Le symbole est bien sûr fort. Après un président noir, pour la première fois, une femme présidente à la tête des USA, première puissance mondiale.
C’est la grande force médiatique de la candidature d’Hilary Clinton. Elle a d’autres atouts: une formidable expérience politique, avoir connu de l’intérieur, aux côtés de son mari, la Maison Blanche, avoir en tant que Secrétaire d’Etat connu les grands de ce monde et les défis internationaux majeurs.
Mais la partie, pour elle, est loin d’être gagnée: de première dame à première femme à la Maison blanche, ce ne sera pas un long fleuve tranquille. Son âge joue contre elle, elle aurait 69 ans à l’élection, son action a souvent été sévèrement critiquée, tout comme son attitude auprès de Bill après l’affaire Lewinsky. Elle est aussi jugée hautaine et appartenant à la classe des nantis qui s’intéresserait faussement aux classes modestes. C’est pourquoi elle a lancé sa campagne modestement en insistant sur la modernité et l’ouverture vers les minorités raciales et sexuelles. Sa popularité sera plus grande dans les médias internationaux qu’en Amérique même.
Témoin ce qu’écrit le journal français Le Monde:
«Voilà une femme de 67 ans, mariée à un homme qui a été lui-même président des Etats-Unis pendant deux mandats et dont elle a largement contribué à la carrière, ex-sénatrice de New York, candidate une première fois à la présidence en 2008. Elle y a été battue, dès les primaires démocrates, par Barack Obama qu’elle a ensuite loyalement servi pendant quatre ans à la tête de la diplomatie américaine. Aujourd’hui grand-mère assumée, cette femme qui connaît de très près tous les coups bas, les turpitudes et la cruauté du combat politique aux Etats-Unis, se lance à nouveau dans la bataille pour l’élection de 2016. C’est une persévérance qu’il faut saluer. Si elle réussit, elle sera la première femme présidente des Etats-Unis, succédant au premier président noir».

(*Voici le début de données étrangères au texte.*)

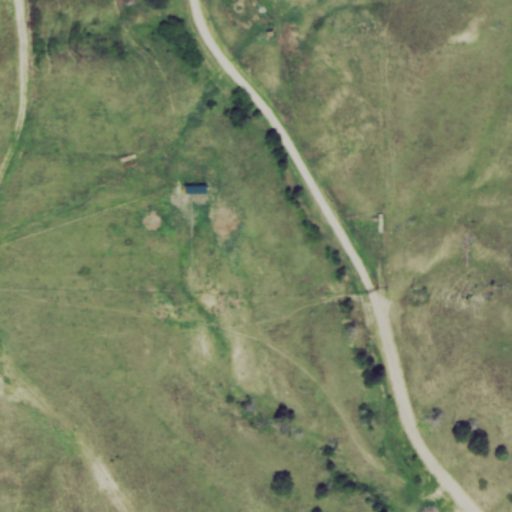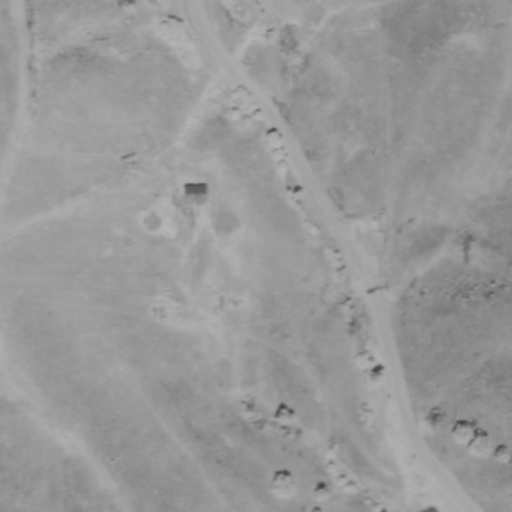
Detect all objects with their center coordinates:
building: (195, 188)
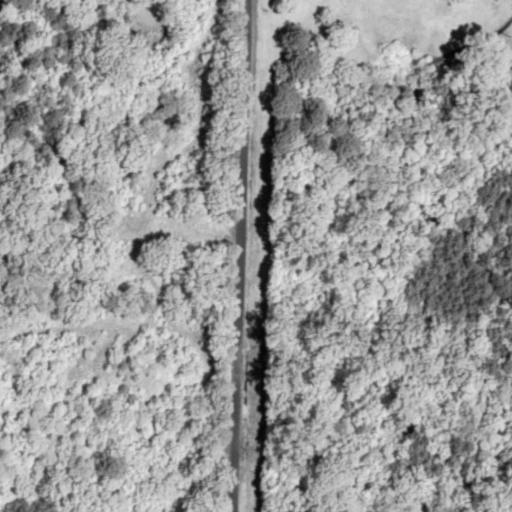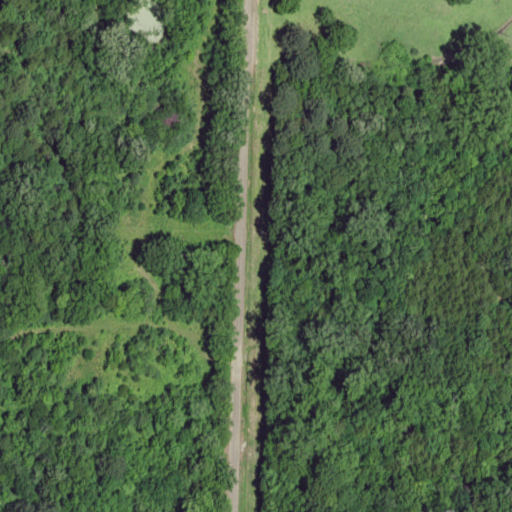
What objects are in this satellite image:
road: (240, 256)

Elle apparaît donc en super favorite, mais elle a de grosses faiblesses.
Tout d’abord, elle aura du mal à imposer sa nouvelle image marketting.
A en croire le New-York Times témoin de ses premiers pas à Monticello (Iowa), l’ancienne sénatrice de New-York, ex-Secrétaire d’Etat et toujours femme de «Bill», a du mal à habiter son nouveau rôle. Remarque d’un des étudiants conviés à une table ronde «Sans façon»: «Hillary cherche à gommer ses erreurs passées, mais elle manque d’authenticité. Ses apparitions fleurent bon le script millimarketé». La superwoman de la politique doit encore franchir trois formidables obstacles. Proposer un vrai programme; prouver au peuple américain que les dynasties sont solubles dans la démocratie; gagner une campagne qui, outre-Atlantique, ressemble toujours plus à un combat de catch qu’à une consécration.
En politique, les Américains aiment le combat, la compétition, les visages nouveaux. Ils détestent les «couronnements», explique le New-York Times. A l’aune de ces valeurs, la favorite des sondages est-elle la mieux armée pour gagner?
En 1992, face au républicain George Bush, auréolé de son «succès» dans la première guerre du Golfe, les progressistes comptaient sur le démocrate Al Gore ou le populiste Ross Perot pour porter leurs couleurs. A la surprise générale, c’est un inconnu de 42 ans, gouverneur d’Arkansas, Etat jugé marginal, qui l’emporta. Son nom: Bill Clinton. Et puis, sa candidature est tout de même la preuve que la démocratie américaine dérive de plus en plus vers une oligarchie dynastique.
Après 8 années, Clinton et deux mandats Bush, Hilary peut-elle être la prochaine figure d’une aristocratie élective, dont l’alternance a tendance à s’installer dans la République des égaux? «Les dynasties ne sont pas bonnes pour l’Amérique», expliquait naguère Bill Clinton. Mais si vous vous battez à la régulière et que vous l’emportez, ce n’est pas dynastique». Des mots! Car chacun sait que la «dynastie» Clinton -comme la «dynastie» Bush dont le dernier rejeton, Jeb Bush, gouverneur de Floride, s’apprête à entrer dans l’arène- dispose pour sa campagne de tous les ingrédients -argent et réseaux- permettant d’écrabouiller les concurrents aux primaires…
Un super politicien honnête, compétent, mais moche et sans argent, n’aurait aucune chance dans la démocratie américaine qui veut s’imposer comme modèle indépassable au monde, mais dont les élections de plus en plus dynastiques depuis les Kennedy mériteraient sans doute une remise en question.